Another constraint for the budget-makers is that like
2010-11, the foreign receipts from IMF and Kerry-Lugar assistance programme may
fall much short of expectation. This may result once again on a heavy reliance
on domestic borrowing like the last fiscal year and we may end up with a higher
deficit financing target than envisaged in the budget. Even this year’s deficit
which the government claimed has been brought down from 6.3 percent to 5.1
percent, accounting experts say is understated. Their view is that energy
sector circular debt, for which government has given sovereign guarantees, has been
parked outside the budget in a separate entity. If that is included the deficit
would be higher, a leading financial expert explained.

So how do we meet the deficit? We borrow from the people
through the banks and central bank; we borrow from the multilateral agencies
and other countries. There is lot of rhetoric about breaking the proverbial
‘begging bowl.’ In the first place borrowing is not begging. No country or
business grows without borrowing. The prudential borrowing is for generating output
more than the borrowed input. It becomes dangerous when a country or a person
start borrowing for the current expenditure.

Let us put emotionalism aside. The 2011-12 budget shows that
after providing for the Rs1,203 billion provincial share, the federal
government revenue and capital receipts would be Rs1,925 billion only.
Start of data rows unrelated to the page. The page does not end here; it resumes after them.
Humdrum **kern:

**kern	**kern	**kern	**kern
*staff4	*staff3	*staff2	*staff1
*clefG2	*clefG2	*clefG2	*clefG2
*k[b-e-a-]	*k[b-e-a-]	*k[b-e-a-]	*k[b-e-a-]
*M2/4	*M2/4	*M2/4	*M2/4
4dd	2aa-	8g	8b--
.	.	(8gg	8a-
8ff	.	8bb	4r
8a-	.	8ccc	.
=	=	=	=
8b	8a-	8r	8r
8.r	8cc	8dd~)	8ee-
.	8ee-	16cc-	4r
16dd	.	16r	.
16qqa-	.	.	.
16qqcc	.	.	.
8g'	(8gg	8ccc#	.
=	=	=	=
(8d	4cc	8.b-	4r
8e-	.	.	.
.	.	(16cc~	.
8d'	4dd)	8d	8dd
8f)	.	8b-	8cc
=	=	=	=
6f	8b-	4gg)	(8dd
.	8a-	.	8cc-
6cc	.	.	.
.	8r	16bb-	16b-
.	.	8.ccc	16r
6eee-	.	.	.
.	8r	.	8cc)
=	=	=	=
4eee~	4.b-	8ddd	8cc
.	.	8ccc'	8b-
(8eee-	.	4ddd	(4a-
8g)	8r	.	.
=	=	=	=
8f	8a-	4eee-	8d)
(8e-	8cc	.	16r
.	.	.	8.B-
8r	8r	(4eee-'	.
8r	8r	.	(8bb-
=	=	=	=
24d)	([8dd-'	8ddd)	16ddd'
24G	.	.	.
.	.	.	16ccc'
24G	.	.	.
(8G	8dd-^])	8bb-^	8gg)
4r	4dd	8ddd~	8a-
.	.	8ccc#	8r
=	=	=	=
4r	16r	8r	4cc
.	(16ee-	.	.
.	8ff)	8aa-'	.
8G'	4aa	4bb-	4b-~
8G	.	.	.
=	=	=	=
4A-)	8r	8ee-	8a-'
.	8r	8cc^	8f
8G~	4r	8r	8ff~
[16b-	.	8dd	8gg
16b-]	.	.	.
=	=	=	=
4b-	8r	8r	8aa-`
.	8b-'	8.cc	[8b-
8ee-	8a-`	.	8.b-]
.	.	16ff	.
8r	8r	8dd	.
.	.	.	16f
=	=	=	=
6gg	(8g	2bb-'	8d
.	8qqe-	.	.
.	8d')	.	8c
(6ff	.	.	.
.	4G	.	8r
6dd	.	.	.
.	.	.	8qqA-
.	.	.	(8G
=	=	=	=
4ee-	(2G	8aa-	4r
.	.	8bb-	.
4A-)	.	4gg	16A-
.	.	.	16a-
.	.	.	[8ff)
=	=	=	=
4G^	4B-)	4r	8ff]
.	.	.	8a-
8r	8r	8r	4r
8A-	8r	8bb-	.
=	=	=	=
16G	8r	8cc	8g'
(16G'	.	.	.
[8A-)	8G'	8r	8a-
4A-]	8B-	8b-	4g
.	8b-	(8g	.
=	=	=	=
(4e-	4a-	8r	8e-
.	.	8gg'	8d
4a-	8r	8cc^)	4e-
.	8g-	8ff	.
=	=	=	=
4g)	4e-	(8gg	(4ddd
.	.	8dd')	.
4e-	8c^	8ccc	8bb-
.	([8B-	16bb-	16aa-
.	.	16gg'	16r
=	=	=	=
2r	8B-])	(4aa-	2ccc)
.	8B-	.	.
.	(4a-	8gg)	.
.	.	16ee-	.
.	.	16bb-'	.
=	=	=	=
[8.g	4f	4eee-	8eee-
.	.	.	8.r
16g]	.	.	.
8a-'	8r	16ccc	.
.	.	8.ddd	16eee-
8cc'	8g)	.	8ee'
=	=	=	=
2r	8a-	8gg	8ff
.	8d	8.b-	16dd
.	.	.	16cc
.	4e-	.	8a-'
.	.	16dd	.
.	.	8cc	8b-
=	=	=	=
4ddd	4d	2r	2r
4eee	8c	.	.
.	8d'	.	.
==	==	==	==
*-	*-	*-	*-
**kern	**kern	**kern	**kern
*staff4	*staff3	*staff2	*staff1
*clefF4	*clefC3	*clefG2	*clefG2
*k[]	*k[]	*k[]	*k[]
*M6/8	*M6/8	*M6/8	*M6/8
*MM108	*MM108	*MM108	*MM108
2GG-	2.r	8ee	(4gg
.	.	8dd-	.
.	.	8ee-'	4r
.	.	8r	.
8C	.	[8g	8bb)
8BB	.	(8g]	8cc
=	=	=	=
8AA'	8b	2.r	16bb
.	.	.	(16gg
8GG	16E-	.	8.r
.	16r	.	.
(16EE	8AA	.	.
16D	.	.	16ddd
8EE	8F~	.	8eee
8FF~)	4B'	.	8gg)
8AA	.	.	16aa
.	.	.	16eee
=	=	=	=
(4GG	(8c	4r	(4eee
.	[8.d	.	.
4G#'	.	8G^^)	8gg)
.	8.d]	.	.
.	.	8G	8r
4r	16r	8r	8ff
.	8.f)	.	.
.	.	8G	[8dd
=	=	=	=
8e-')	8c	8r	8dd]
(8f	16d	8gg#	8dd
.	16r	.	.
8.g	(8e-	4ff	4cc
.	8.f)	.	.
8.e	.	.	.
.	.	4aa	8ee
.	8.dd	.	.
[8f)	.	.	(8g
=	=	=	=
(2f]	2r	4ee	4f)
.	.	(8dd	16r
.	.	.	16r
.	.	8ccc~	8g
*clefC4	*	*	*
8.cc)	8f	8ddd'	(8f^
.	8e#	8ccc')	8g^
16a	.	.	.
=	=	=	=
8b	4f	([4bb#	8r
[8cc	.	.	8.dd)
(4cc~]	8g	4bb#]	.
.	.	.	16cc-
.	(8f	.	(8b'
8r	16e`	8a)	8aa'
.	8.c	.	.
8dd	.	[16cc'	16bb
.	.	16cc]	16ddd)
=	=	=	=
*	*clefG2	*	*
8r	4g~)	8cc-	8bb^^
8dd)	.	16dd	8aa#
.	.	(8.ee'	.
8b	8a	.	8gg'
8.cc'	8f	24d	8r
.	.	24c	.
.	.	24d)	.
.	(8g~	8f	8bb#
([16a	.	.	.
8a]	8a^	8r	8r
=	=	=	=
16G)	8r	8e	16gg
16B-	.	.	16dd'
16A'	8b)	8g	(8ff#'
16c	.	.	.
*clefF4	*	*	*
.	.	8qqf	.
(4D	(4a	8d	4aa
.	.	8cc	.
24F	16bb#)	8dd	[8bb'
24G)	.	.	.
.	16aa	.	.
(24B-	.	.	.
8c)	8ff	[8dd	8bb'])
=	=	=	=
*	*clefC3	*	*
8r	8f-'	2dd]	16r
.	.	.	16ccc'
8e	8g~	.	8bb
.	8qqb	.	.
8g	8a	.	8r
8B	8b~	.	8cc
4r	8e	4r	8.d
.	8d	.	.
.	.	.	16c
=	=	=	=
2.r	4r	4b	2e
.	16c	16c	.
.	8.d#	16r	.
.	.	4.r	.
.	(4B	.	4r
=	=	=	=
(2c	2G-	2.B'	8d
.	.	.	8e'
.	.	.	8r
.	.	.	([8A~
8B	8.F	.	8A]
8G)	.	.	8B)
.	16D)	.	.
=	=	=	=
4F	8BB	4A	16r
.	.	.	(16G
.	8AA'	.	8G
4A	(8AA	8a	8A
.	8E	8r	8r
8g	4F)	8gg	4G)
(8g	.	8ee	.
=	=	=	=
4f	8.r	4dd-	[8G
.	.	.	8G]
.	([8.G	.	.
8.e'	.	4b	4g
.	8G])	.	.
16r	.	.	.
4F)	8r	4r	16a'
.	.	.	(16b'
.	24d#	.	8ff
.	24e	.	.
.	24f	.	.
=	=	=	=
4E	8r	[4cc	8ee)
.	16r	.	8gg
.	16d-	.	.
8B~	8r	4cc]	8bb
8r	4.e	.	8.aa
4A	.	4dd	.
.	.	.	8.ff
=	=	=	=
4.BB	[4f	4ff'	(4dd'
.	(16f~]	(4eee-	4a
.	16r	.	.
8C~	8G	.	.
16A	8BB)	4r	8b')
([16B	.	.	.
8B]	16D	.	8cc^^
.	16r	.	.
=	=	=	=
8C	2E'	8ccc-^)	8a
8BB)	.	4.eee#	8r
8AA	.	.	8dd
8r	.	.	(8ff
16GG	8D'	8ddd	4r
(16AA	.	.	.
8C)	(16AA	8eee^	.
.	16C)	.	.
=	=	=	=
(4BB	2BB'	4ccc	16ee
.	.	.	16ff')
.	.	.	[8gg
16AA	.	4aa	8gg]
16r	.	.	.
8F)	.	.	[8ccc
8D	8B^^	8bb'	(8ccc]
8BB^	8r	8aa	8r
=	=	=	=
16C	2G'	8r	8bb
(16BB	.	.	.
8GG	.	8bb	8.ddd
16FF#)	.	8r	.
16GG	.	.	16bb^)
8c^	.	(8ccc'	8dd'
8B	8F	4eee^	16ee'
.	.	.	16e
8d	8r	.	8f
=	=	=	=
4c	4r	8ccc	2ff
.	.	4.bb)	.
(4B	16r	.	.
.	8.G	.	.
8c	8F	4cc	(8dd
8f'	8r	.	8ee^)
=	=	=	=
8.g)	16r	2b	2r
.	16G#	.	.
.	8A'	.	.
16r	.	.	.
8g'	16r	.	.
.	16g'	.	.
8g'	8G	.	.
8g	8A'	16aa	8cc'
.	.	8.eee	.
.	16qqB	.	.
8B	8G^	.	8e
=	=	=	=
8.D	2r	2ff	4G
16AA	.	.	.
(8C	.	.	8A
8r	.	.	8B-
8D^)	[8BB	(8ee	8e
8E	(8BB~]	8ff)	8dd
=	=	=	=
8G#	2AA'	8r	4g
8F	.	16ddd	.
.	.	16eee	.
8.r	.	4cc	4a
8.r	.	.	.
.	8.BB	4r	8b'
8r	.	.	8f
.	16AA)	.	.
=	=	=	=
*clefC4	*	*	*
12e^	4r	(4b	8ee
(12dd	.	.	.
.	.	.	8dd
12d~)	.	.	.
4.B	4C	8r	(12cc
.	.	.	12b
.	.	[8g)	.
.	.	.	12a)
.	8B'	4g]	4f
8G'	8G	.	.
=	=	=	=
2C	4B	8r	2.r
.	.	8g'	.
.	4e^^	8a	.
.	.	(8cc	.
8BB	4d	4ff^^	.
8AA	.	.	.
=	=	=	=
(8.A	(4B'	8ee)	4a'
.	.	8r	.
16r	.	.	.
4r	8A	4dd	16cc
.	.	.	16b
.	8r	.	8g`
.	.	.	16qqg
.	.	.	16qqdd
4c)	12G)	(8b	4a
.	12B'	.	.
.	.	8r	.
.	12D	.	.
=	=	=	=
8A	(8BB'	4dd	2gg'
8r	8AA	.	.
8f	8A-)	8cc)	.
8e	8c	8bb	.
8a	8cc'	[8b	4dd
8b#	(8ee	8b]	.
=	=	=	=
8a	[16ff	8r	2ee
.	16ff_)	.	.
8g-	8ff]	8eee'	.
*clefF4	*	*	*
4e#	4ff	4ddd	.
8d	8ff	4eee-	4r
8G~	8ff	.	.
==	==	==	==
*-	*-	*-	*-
This
does not include the external receipts which are borrowings, Rs303 billion domestic
bank borrowing and Rs125 billion envisaged provincial surplus. As against this
Rs1,925 billion real resources it has current expenditure of Rs2,315 billion
leaving a yawning deficit of Rs390 billion. We have not yet talked about the
development expenditure. Add to this an ambitious Rs452 billion development
budget and the total deficit comes to Rs842 billion.

Usual criticism is that the government should cut its
expenditure to live within its means, which in this case is Rs1,925 billion. Of
this amount 53.7 percent goes to repayment of loans and interest; 25.7 percent
to the mighty defence, 2.3 percent to pensions and grants, 8.6 percent to
subsidies and 10.5 percent to running the government. So where is the fat that
can be cut for breaking the ‘begging bowl’? Obviously we cannot cut on the debt
repayment. The other two major areas left are running the government and
defence. We are told that the country is in a state of war so we cannot cut on
defence expenditure, which is nonsense. The war we are fighting does not need
buying expensive F-16s, increase in nuclear stockpile and missiles if we decide
that we are not going to fight with India. Expenditure on civil government and
subsidies should also be slashed. But even after doing all this we would need
to borrow for development expenditure which of course is attached with strings
as all lenders want to ensure the payback capacity of the borrowers.